##### Records for the exercise #####

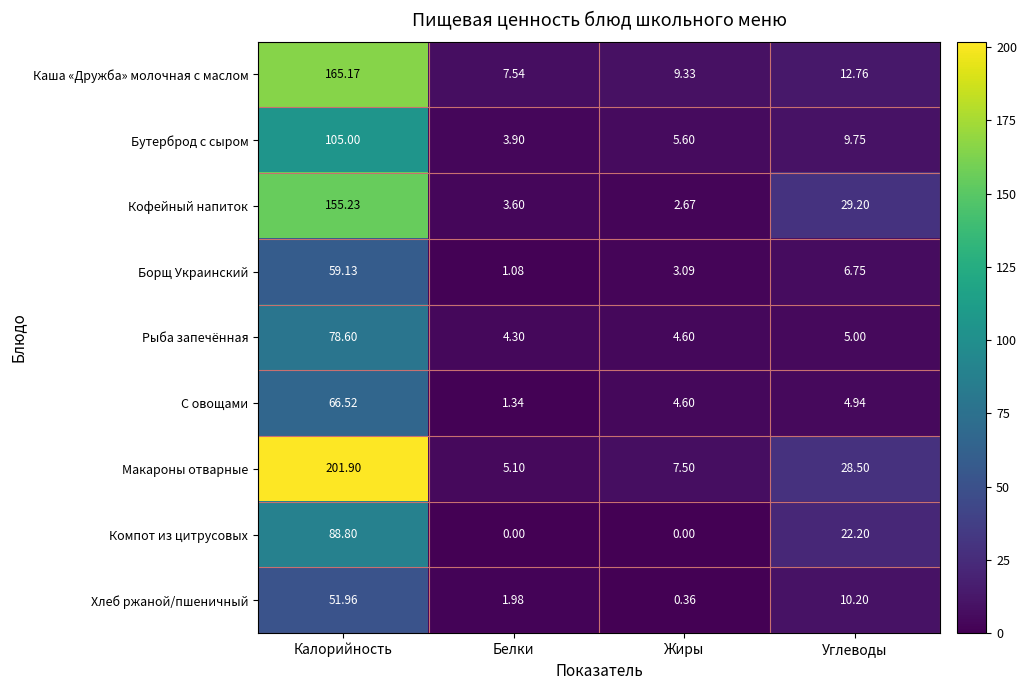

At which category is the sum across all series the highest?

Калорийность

#####
##### Records for the exercise #####

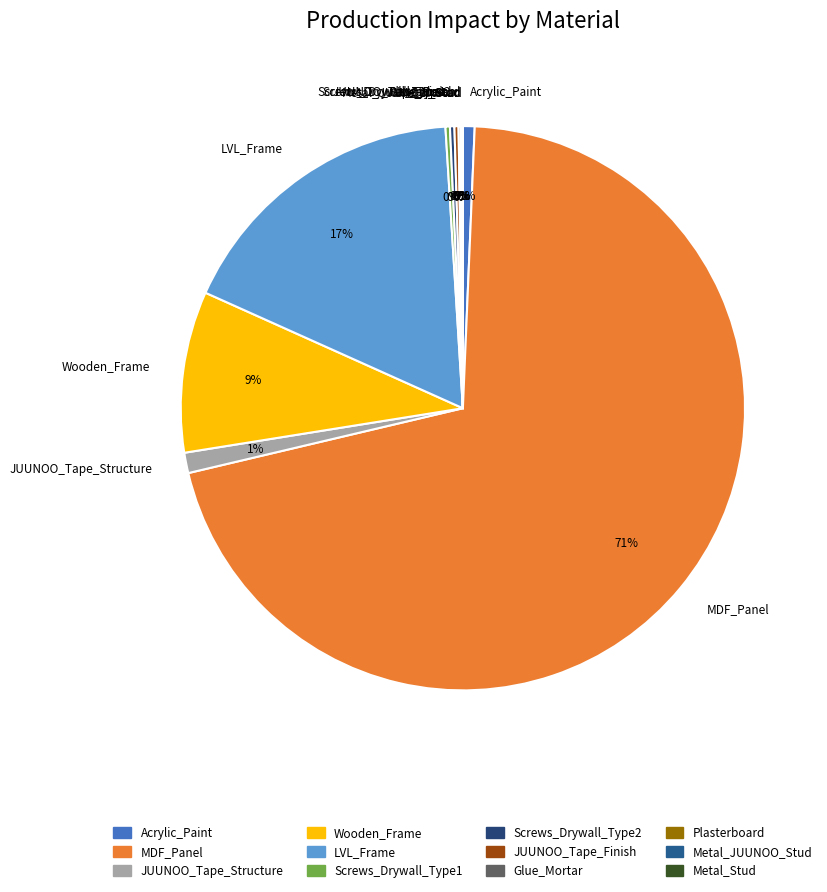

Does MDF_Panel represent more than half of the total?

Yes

#####
##### Records for the exercise #####

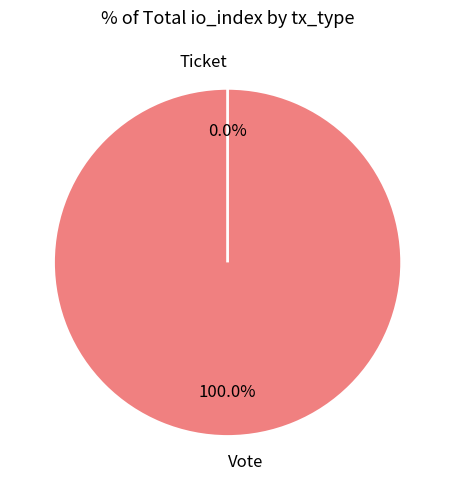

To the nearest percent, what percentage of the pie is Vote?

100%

#####

Pull out each line above that contains the string "what". Treat uppercase and lowercase letters as different.

To the nearest percent, what percentage of the pie is Vote?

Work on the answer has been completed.